I've been learning ANTLR, by writing my own (extremely simple!) programming language
It made me curious about how the lexer/parser/AST is implemented for java. Obviously there is a grammar for .java
files and this gets parsed down to ByteCode, which is then validated to check that all is syntactically and sementically correct and then finally a .class
file is written out, but I wondered what happens when you run
java -cp '.' Foo
I assume Foo.class
has to be read in - but does this (the bytecode in the .class
file) then have a grammar of it's own? or is the AST that is formed when the .java
file was compiled just written to disk in binary form, and then just slurped into memory when the java.exe
program runs
I was thinking that it probably does have an AST, as this is probably the essence of what a JIT compiler really is.
-
Generally speaking, the purpose of compiling to bytecode is that a bytecode format of simple opcode-argument tuples can be easily executed by computers without all that expensive lexing/parsing/AST nonsense that our human-readable languages require. But I'm not familiar enough with the JVM to give concrete examples, so leaving this as a comment.Ixrec– Ixrec2015年06月06日 12:37:03 +00:00Commented Jun 6, 2015 at 12:37
-
3Yes.

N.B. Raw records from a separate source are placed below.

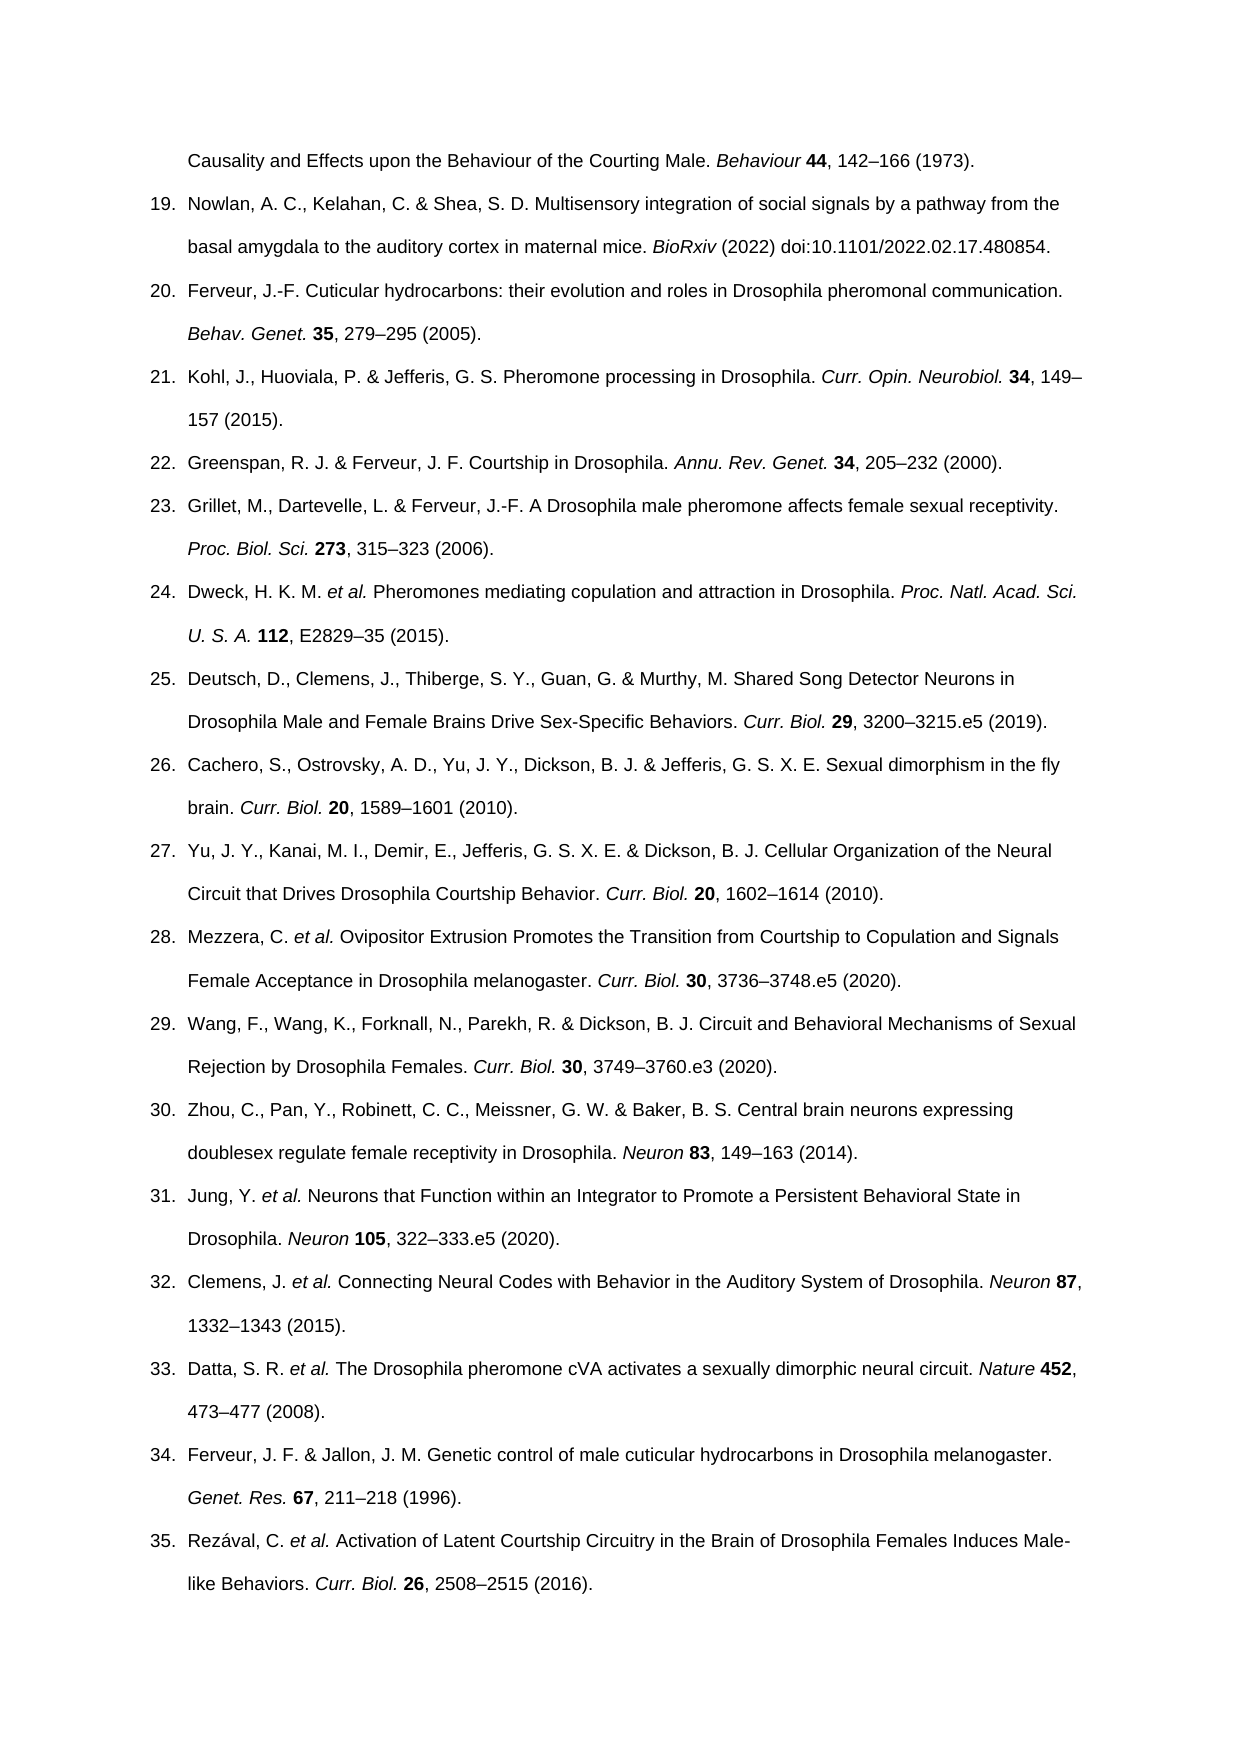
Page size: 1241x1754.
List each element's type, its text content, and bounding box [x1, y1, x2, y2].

text 23. Grillet, M., Dartevelle, L. & Ferveur, J.-F. A Drosophila male pheromone affects female sexual receptivity. Proc. Biol. Sci. 273, 315–323 (2006). [150, 495, 1090, 560]
text 35. Rezával, C. et al. Activation of Latent Courtship Circuitry in the Brain of Drosophila Females Induces Male-like Behaviors. Curr. Biol. 26, 2508–2515 (2016). [150, 1530, 1090, 1595]
text 29. Wang, F., Wang, K., Forknall, N., Parekh, R. & Dickson, B. J. Circuit and Behavioral Mechanisms of Sexual Rejection by Drosophila Females. Curr. Biol. 30, 3749–3760.e3 (2020). [150, 1012, 1090, 1077]
text 24. Dweck, H. K. M. et al. Pheromones mediating copulation and attraction in Drosophila. Proc. Natl. Acad. Sci. U. S. A. 112, E2829–35 (2015). [150, 581, 1090, 646]
text 31. Jung, Y. et al. Neurons that Function within an Integrator to Promote a Persistent Behavioral State in Drosophila. Neuron 105, 322–333.e5 (2020). [150, 1185, 1090, 1250]
text 28. Mezzera, C. et al. Ovipositor Extrusion Promotes the Transition from Courtship to Copulation and Signals Female Acceptance in Drosophila melanogaster. Curr. Biol. 30, 3736–3748.e5 (2020). [150, 926, 1090, 991]
text 30. Zhou, C., Pan, Y., Robinett, C. C., Meissner, G. W. & Baker, B. S. Central brain neurons expressing doublesex regulate female receptivity in Drosophila. Neuron 83, 149–163 (2014). [150, 1099, 1090, 1163]
text 34. Ferveur, J. F. & Jallon, J. M. Genetic control of male cuticular hydrocarbons in Drosophila melanogaster. Genet. Res. 67, 211–218 (1996). [150, 1444, 1090, 1508]
text 20. Ferveur, J.-F. Cuticular hydrocarbons: their evolution and roles in Drosophila pheromonal communication. Behav. Genet. 35, 279–295 (2005). [150, 279, 1090, 344]
text 21. Kohl, J., Huoviala, P. & Jefferis, G. S. Pheromone processing in Drosophila. Curr. Opin. Neurobiol. 34, 149–157 (2015). [150, 366, 1090, 430]
text 32. Clemens, J. et al. Connecting Neural Codes with Behavior in the Auditory System of Drosophila. Neuron 87, 1332–1343 (2015). [150, 1271, 1090, 1336]
text 26. Cachero, S., Ostrovsky, A. D., Yu, J. Y., Dickson, B. J. & Jefferis, G. S. X. E. Sexual dimorphism in the fly brain. Curr. Biol. 20, 1589–1601 (2010). [150, 754, 1090, 818]
text 25. Deutsch, D., Clemens, J., Thiberge, S. Y., Guan, G. & Murthy, M. Shared Song Detector Neurons in Drosophila Male and Female Brains Drive Sex-Specific Behaviors. Curr. Biol. 29, 3200–3215.e5 (2019). [150, 667, 1090, 732]
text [150, 150, 1090, 172]
text 19. Nowlan, A. C., Kelahan, C. & Shea, S. D. Multisensory integration of social signals by a pathway from the basal amygdala to the auditory cortex in maternal mice. BioRxiv (2022) doi:10.1101/2022.02.17.480854. [150, 193, 1090, 258]
text 33. Datta, S. R. et al. The Drosophila pheromone cVA activates a sexually dimorphic neural circuit. Nature 452, 473–477 (2008). [150, 1357, 1090, 1422]
text 27. Yu, J. Y., Kanai, M. I., Demir, E., Jefferis, G. S. X. E. & Dickson, B. J. Cellular Organization of the Neural Circuit that Drives Drosophila Courtship Behavior. Curr. Biol. 20, 1602–1614 (2010). [150, 840, 1090, 905]
text 22. Greenspan, R. J. & Ferveur, J. F. Courtship in Drosophila. Annu. Rev. Genet. 34, 205–232 (2000). [150, 452, 1090, 473]
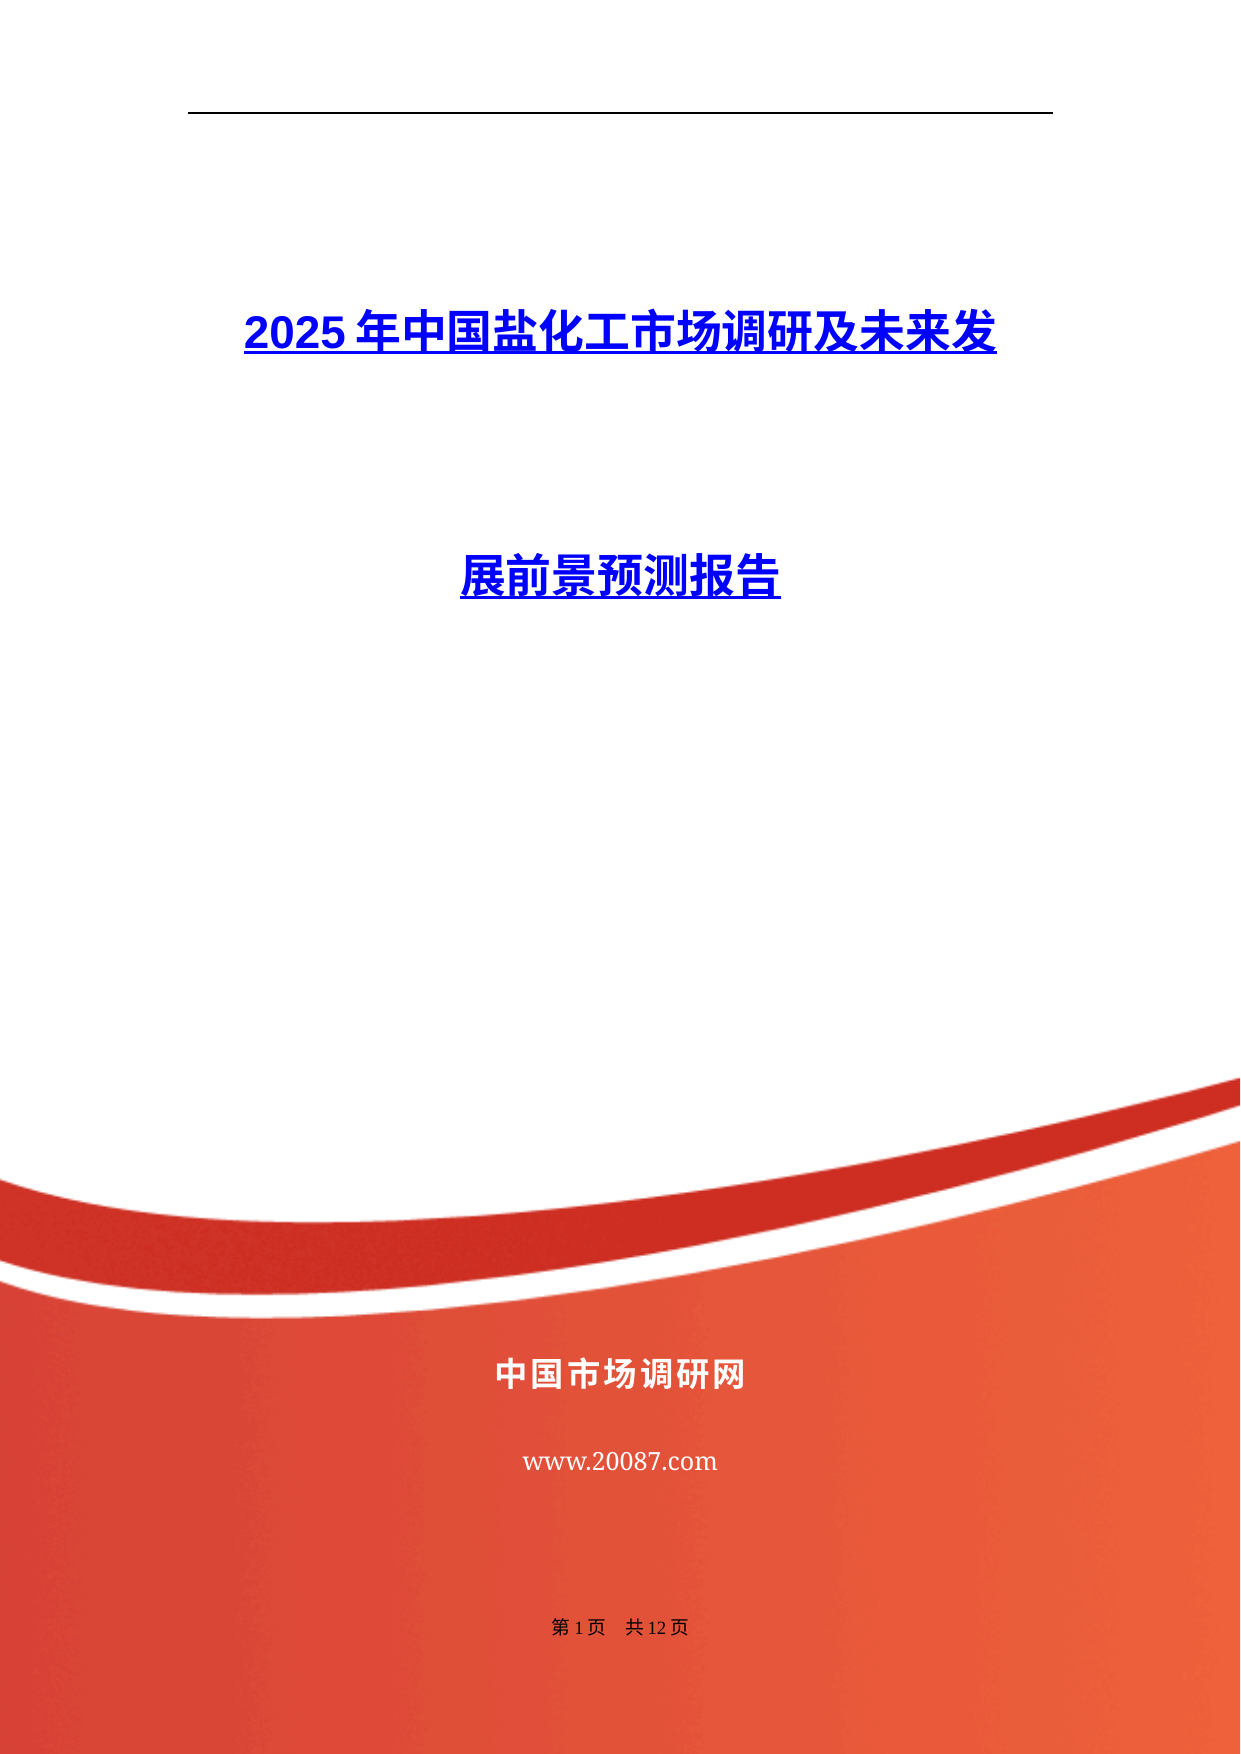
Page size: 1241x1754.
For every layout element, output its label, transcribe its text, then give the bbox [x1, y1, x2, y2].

table_header 2025年中国盐化工市场调研及未来发展前景预测报告 [188, 207, 1053, 773]
text www.20087.com [187, 1428, 1053, 1493]
subtitle 中国市场调研网 [187, 1339, 1053, 1404]
picture [0, 1006, 1241, 1754]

You are looking for chapter 4 of the Java Virtual Machine Specification: The class File Format.user40980– user409802015年06月06日 12:37:36 +00:00Commented Jun 6, 2015 at 12:37
1 Answer 1
Technically speaking, there is a parser, but practically speaking, the parser is so trivial, that you typically don't call it a "parser". After all, the JVM bytecode format is specifically designed for being fast and easy to read by a machine and not at all to be readable by humans.
It's basically some fixed-size fields of fixed types and some variable-length arrays of fixed types whose length is provided in a fixed-size field of a fixed type at a fixed location.